**SUPPLIED TEXT**
============

OK, cool. Thanks for testing!

Rafael


> On 25.09.2011 00:56, Rafael J. Wysocki wrote:
> > On Sunday, August 07, 2011, Dave Chinner wrote:
> >> On Sat, Aug 06, 2011 at 11:17:18PM +0200, Rafael J. Wysocki wrote:
> >>> From: Rafael J. Wysocki <[email protected]>
> >>>
> >>> Freeze all filesystems during the freezing of tasks by calling
> >>> freeze_bdev() for each of them and thaw them during the thawing
> >>> of tasks with the help of thaw_bdev().
> >>>
> >>> This is needed by hibernation, because some filesystems (e.g. XFS)
> >>> deadlock with the preallocation of memory used by it if the memory
> >>> pressure caused by it is too heavy.

============

**Dataset entries**
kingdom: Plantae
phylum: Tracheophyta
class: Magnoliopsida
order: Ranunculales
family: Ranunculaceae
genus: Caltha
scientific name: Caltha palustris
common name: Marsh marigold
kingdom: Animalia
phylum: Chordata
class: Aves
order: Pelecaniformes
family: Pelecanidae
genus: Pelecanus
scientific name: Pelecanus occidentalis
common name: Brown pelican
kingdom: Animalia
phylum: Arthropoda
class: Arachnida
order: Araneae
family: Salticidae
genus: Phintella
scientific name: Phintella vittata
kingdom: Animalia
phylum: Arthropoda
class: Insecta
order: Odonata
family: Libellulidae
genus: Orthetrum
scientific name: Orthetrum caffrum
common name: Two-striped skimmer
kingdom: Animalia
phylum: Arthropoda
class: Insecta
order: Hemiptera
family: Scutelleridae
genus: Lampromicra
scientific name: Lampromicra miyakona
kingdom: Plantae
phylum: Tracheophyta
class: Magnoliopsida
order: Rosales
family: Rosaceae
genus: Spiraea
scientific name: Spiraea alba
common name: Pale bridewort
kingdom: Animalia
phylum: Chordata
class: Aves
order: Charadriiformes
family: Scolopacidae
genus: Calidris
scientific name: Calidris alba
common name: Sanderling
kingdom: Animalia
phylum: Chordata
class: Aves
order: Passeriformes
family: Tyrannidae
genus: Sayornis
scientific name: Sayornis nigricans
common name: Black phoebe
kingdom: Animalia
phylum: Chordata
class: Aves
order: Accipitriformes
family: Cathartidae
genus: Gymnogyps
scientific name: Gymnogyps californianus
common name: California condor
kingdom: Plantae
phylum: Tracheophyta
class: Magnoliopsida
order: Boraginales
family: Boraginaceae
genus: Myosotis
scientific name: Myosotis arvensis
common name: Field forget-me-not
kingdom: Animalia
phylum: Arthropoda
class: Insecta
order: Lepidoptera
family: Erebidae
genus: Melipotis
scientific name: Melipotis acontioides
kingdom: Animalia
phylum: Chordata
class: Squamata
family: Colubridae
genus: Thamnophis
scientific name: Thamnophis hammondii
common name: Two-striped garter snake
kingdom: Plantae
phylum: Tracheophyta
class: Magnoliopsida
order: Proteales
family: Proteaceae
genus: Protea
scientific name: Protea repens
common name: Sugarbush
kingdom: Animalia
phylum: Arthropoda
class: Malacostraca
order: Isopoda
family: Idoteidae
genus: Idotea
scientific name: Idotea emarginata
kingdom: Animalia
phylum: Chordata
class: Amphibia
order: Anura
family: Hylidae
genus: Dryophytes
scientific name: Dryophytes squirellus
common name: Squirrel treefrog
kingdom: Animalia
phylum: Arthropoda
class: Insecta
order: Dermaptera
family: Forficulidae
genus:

============

**TO DO**
**1.** Which dates appear in the thread on freezing filesystems during hibernation? Give each one as it is written there.
**2.** Write out the part of the thread on freezing filesystems that begins at the words "OK, cool. Thanks" and stops after "help of thaw_bdev().".
Nothing in the lines of the biodiversity dataset records is needed.

**WRITTEN RESPONSES**
**1.** 25.09.2011; Sunday, August 07, 2011; Sat, Aug 06, 2011

**2.**
OK, cool. Thanks for testing!

Rafael


> On 25.09.2011 00:56, Rafael J. Wysocki wrote:
> > On Sunday, August 07, 2011, Dave Chinner wrote:
> >> On Sat, Aug 06, 2011 at 11:17:18PM +0200, Rafael J. Wysocki wrote:
> >>> From: Rafael J. Wysocki <[email protected]>
> >>>
> >>> Freeze all filesystems during the freezing of tasks by calling
> >>> freeze_bdev() for each of them and thaw them during the thawing
> >>> of tasks with the help of thaw_bdev().